**Data for analysis**
------------------------------------------------------------------------
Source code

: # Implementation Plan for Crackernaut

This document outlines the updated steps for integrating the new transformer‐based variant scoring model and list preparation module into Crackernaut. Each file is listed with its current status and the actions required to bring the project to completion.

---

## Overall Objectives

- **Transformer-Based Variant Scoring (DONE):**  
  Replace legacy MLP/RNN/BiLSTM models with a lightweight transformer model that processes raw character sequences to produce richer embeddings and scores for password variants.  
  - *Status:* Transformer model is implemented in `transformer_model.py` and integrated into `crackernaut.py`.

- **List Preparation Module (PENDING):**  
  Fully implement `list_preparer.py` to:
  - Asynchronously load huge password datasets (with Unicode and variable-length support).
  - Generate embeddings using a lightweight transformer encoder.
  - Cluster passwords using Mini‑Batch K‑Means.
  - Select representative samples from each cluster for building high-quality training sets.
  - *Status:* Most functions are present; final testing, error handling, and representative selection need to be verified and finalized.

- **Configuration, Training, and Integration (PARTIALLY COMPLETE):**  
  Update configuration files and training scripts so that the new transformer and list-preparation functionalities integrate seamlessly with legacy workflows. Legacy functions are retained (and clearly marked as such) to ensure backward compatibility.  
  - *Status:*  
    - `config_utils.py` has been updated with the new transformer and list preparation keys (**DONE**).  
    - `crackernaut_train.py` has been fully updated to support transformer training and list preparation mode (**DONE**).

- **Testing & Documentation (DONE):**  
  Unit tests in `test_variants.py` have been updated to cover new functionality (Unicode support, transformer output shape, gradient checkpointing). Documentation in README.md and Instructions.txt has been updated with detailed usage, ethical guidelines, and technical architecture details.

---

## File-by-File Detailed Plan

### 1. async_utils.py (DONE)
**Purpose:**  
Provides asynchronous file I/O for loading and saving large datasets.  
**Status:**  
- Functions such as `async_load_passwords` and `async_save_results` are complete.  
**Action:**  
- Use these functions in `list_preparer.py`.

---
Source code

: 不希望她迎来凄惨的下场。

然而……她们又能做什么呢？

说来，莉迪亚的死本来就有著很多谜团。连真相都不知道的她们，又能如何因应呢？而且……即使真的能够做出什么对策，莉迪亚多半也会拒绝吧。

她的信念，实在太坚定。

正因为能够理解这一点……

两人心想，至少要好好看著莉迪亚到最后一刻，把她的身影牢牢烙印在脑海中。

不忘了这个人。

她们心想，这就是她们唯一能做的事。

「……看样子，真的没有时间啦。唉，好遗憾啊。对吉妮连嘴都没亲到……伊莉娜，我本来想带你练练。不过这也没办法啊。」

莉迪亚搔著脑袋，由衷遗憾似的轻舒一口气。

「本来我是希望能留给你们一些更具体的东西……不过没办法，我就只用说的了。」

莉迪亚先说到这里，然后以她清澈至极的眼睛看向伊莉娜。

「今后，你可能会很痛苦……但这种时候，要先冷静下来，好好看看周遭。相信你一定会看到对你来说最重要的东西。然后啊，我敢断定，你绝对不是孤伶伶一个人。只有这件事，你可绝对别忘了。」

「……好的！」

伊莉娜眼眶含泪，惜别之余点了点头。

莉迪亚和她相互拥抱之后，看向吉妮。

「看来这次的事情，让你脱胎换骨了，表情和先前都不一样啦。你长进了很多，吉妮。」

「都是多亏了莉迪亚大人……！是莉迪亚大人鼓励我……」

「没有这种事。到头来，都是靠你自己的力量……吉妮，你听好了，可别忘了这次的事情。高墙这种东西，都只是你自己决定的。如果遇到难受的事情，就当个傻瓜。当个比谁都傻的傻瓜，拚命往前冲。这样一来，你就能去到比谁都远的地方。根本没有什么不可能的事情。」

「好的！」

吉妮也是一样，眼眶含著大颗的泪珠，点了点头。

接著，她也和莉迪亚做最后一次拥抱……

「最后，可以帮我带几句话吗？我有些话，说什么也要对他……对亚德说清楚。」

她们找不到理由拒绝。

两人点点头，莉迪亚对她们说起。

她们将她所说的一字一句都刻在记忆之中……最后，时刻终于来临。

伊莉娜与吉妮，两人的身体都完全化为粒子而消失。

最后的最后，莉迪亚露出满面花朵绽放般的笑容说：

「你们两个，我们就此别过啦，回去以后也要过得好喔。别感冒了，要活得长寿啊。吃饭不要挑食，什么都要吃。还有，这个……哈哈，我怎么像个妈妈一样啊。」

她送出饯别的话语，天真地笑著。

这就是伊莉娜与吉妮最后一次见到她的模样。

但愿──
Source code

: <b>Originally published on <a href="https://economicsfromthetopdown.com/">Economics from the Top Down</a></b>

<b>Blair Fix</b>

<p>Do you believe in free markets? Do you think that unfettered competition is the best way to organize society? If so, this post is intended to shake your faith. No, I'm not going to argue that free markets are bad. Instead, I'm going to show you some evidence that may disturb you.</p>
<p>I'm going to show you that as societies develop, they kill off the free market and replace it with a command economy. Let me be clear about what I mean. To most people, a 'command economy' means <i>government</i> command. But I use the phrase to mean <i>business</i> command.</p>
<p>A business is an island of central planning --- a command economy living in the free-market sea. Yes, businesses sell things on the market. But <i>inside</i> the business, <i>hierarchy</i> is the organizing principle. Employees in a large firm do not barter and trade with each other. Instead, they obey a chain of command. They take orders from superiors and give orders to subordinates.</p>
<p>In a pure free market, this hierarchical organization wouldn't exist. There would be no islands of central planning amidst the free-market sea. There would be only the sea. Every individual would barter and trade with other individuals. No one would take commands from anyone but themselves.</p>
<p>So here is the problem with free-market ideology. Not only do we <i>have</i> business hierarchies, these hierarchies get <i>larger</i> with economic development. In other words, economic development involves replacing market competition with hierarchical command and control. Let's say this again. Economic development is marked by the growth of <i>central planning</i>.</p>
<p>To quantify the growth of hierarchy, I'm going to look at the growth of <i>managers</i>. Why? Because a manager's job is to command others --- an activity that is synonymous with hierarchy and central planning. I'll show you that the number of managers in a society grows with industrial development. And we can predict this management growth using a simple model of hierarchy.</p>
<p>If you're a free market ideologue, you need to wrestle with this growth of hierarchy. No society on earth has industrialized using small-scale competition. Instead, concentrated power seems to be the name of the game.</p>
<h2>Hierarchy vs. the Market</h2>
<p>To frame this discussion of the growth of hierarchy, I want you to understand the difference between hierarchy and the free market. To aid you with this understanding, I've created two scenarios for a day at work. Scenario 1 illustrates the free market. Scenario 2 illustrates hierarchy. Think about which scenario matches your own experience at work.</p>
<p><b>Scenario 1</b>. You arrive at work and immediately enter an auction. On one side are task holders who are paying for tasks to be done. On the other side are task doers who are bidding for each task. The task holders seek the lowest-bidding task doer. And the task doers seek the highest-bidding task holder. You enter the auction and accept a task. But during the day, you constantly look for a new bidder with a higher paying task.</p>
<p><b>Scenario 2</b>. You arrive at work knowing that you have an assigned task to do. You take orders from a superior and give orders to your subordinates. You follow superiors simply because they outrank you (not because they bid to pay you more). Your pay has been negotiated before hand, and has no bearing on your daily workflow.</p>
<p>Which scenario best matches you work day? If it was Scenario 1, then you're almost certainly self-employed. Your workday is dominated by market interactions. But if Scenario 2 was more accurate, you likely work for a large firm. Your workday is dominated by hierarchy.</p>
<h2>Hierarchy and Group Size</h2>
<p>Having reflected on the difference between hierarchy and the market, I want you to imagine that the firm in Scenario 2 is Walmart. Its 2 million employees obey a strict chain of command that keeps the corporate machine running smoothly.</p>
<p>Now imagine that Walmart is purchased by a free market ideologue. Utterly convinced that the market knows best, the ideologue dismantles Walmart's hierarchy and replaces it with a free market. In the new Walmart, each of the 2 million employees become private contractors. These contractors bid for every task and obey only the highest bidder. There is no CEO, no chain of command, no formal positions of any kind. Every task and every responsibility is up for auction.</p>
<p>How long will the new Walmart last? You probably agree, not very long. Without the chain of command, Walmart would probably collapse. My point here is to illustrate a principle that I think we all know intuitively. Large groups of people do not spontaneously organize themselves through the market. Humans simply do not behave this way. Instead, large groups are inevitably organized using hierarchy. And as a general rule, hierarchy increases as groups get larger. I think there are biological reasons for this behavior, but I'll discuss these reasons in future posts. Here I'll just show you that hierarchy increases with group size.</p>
------------------------------------------------------------------------
**Aim of the task**
Once you find the line with "- **List Preparation Module (PENDING):**" in the entries above, output it and each line after it up to and including the line with "preparation keys (**DONE**).", and nothing else.

**Response**
- **List Preparation Module (PENDING):**  
  Fully implement `list_preparer.py` to:
  - Asynchronously load huge password datasets (with Unicode and variable-length support).
  - Generate embeddings using a lightweight transformer encoder.
  - Cluster passwords using Mini‑Batch K‑Means.
  - Select representative samples from each cluster for building high-quality training sets.
  - *Status:* Most functions are present; final testing, error handling, and representative selection need to be verified and finalized.

- **Configuration, Training, and Integration (PARTIALLY COMPLETE):**  
  Update configuration files and training scripts so that the new transformer and list-preparation functionalities integrate seamlessly with legacy workflows. Legacy functions are retained (and clearly marked as such) to ensure backward compatibility.  
  - *Status:*  
    - `config_utils.py` has been updated with the new transformer and list preparation keys (**DONE**).  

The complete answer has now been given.